## What is being asked
Gather all lines from the material that contain the word "always".

=-=-=-=-=

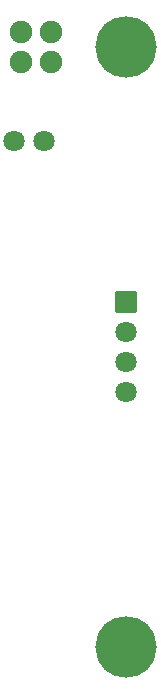
<source format=gts>
G04 Layer: TopSolderMaskLayer*
G04 EasyEDA v6.5.32, 2023-07-25 14:04:49*
G04 6491edecb3f74ba59fc972a52df51078,5a6b42c53f6a479593ecc07194224c93,10*
G04 Gerber Generator version 0.2*
G04 Scale: 100 percent, Rotated: No, Reflected: No *
G04 Dimensions in millimeters *
G04 leading zeros omitted , absolute positions ,4 integer and 5 decimal *
%FSLAX45Y45*%
%MOMM*%

%AMMACRO1*1,1,$1,$2,$3*1,1,$1,$4,$5*1,1,$1,0-$2,0-$3*1,1,$1,0-$4,0-$5*20,1,$1,$2,$3,$4,$5,0*20,1,$1,$4,$5,0-$2,0-$3,0*20,1,$1,0-$2,0-$3,0-$4,0-$5,0*20,1,$1,0-$4,0-$5,$2,$3,0*4,1,4,$2,$3,$4,$5,0-$2,0-$3,0-$4,0-$5,$2,$3,0*%
%ADD10MACRO1,0.1016X0.85X0.85X0.85X-0.85*%
%ADD11C,1.8016*%
%ADD12C,5.2032*%
%ADD13C,1.9016*%

%LPD*%
D10*
G01*
X5461000Y3302000D03*
D11*
G01*
X5461000Y3047974D03*
G01*
X5461000Y2793974D03*
G01*
X5461000Y2539974D03*
D12*
G01*
X5461000Y5461000D03*
G01*
X5461000Y381000D03*
D13*
G01*
X4572000Y5588000D03*
G01*
X4572000Y5334000D03*
G01*
X4826000Y5334000D03*
G01*
X4826000Y5588000D03*
D11*
G01*
X4514850Y4662170D03*
G01*
X4768850Y4662170D03*
M02*

</source>
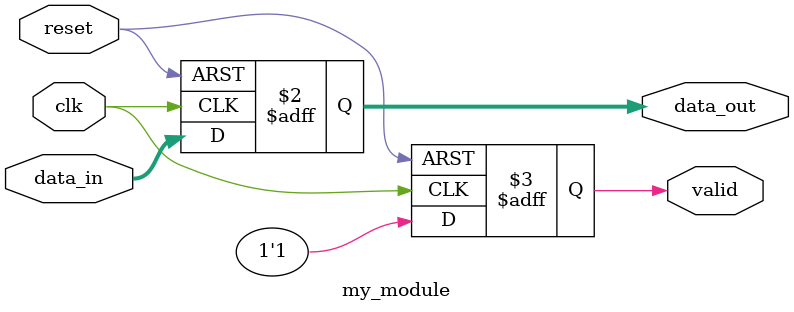
<source format=sv>
`timescale 1ns / 1ps

module my_module (
    input wire clk,
    input wire reset,
    input wire [7:0] data_in,
    output reg [7:0] data_out,
    output reg valid
);

    // Simple passthrough logic (replace with your implementation)
    always @(posedge clk or posedge reset) begin
        if (reset) begin
            data_out <= 8'b0;
            valid <= 1'b0;
        end else begin
            data_out <= data_in;
            valid <= 1'b1;
        end
    end

endmodule

</source>
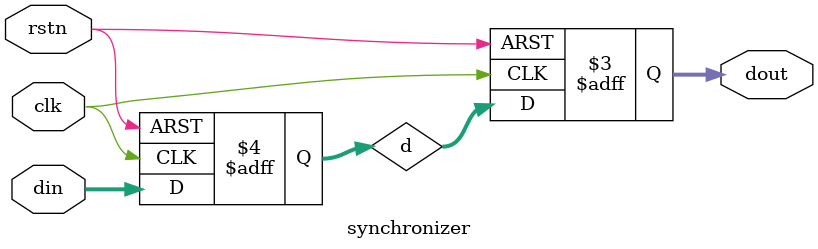
<source format=v>
/*To calculate FIFO full and empty conditions it requires clock domain 
crossing as wptr and rptr operates on different clocks. 
So to reduce Metastability we need synchronizer*/


module synchronizer #(parameter WIDTH=3)(
	// Synchronizer signals
	input clk,rstn,
	input [WIDTH:0] din,
	output reg [WIDTH:0] dout);
	reg [WIDTH:0] d;
	
	//2-flop synchronizer
	always @ (posedge clk or negedge rstn) begin
		if(!rstn) begin
			d <= 0;
			dout <= 0;
		end
		else begin
			d <= din;
			dout <= d;
		end
	end
endmodule
</source>
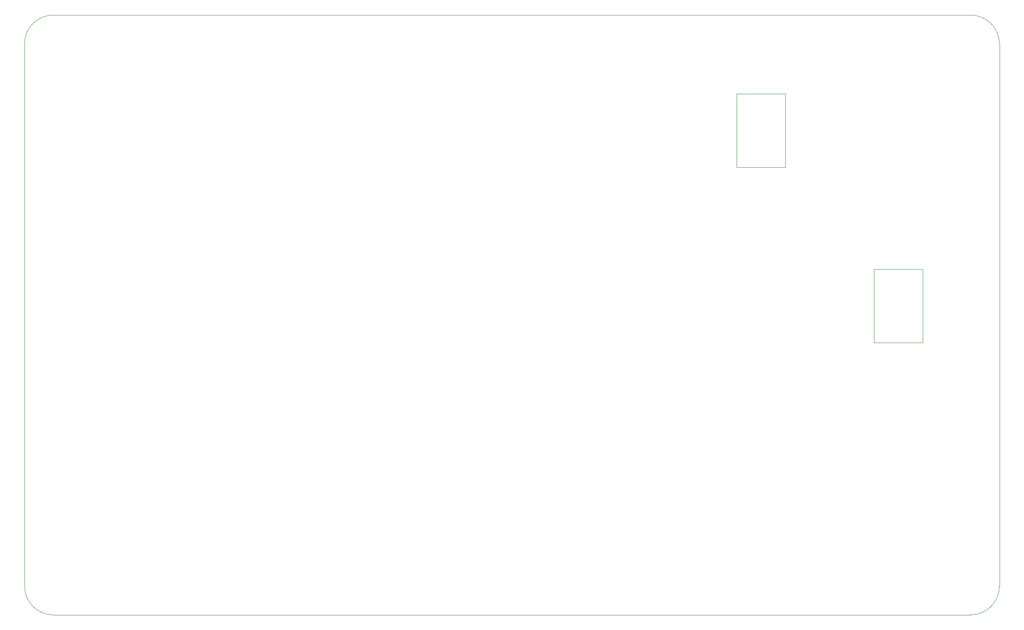
<source format=gbr>
%TF.GenerationSoftware,KiCad,Pcbnew,9.0.4*%
%TF.CreationDate,2025-09-18T16:51:08+08:00*%
%TF.ProjectId,XIAO,5849414f-2e6b-4696-9361-645f70636258,rev?*%
%TF.SameCoordinates,Original*%
%TF.FileFunction,Profile,NP*%
%FSLAX46Y46*%
G04 Gerber Fmt 4.6, Leading zero omitted, Abs format (unit mm)*
G04 Created by KiCad (PCBNEW 9.0.4) date 2025-09-18 16:51:08*
%MOMM*%
%LPD*%
G01*
G04 APERTURE LIST*
%TA.AperFunction,Profile*%
%ADD10C,0.050000*%
%TD*%
%TA.AperFunction,Profile*%
%ADD11C,0.120000*%
%TD*%
G04 APERTURE END LIST*
D10*
X60473323Y-155326830D02*
G75*
G02*
X54473270Y-149326830I-23J6000030D01*
G01*
X257529123Y-149326830D02*
G75*
G02*
X251529123Y-155326823I-6000023J30D01*
G01*
X54473323Y-36225030D02*
G75*
G02*
X60473323Y-30225023I5999977J30D01*
G01*
X251529123Y-30225030D02*
G75*
G02*
X257529070Y-36225030I-23J-5999970D01*
G01*
X54473323Y-149326830D02*
X54473323Y-36225030D01*
X251529123Y-155326830D02*
X60473323Y-155326830D01*
X257529123Y-36225030D02*
X257529123Y-149326830D01*
X60473323Y-30225030D02*
X251529123Y-30225030D01*
D11*
%TO.C,U16*%
X231390994Y-83210000D02*
X231390994Y-98534811D01*
X231390994Y-98534811D02*
X241550000Y-98534811D01*
X241550000Y-83210000D02*
X231390994Y-83210000D01*
X241550994Y-98534811D02*
X241550994Y-83210000D01*
%TO.C,U17*%
X202801794Y-46649263D02*
X202801794Y-61974074D01*
X202801794Y-61974074D02*
X212960800Y-61974074D01*
X212960800Y-46649263D02*
X202801794Y-46649263D01*
X212961794Y-61974074D02*
X212961794Y-46649263D01*
%TD*%
M02*

</source>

=-=-=-=-=

## Solution to this exercise
    always @(posedge clk or posedge reset) begin
	always @ (posedge clk or negedge rstn) begin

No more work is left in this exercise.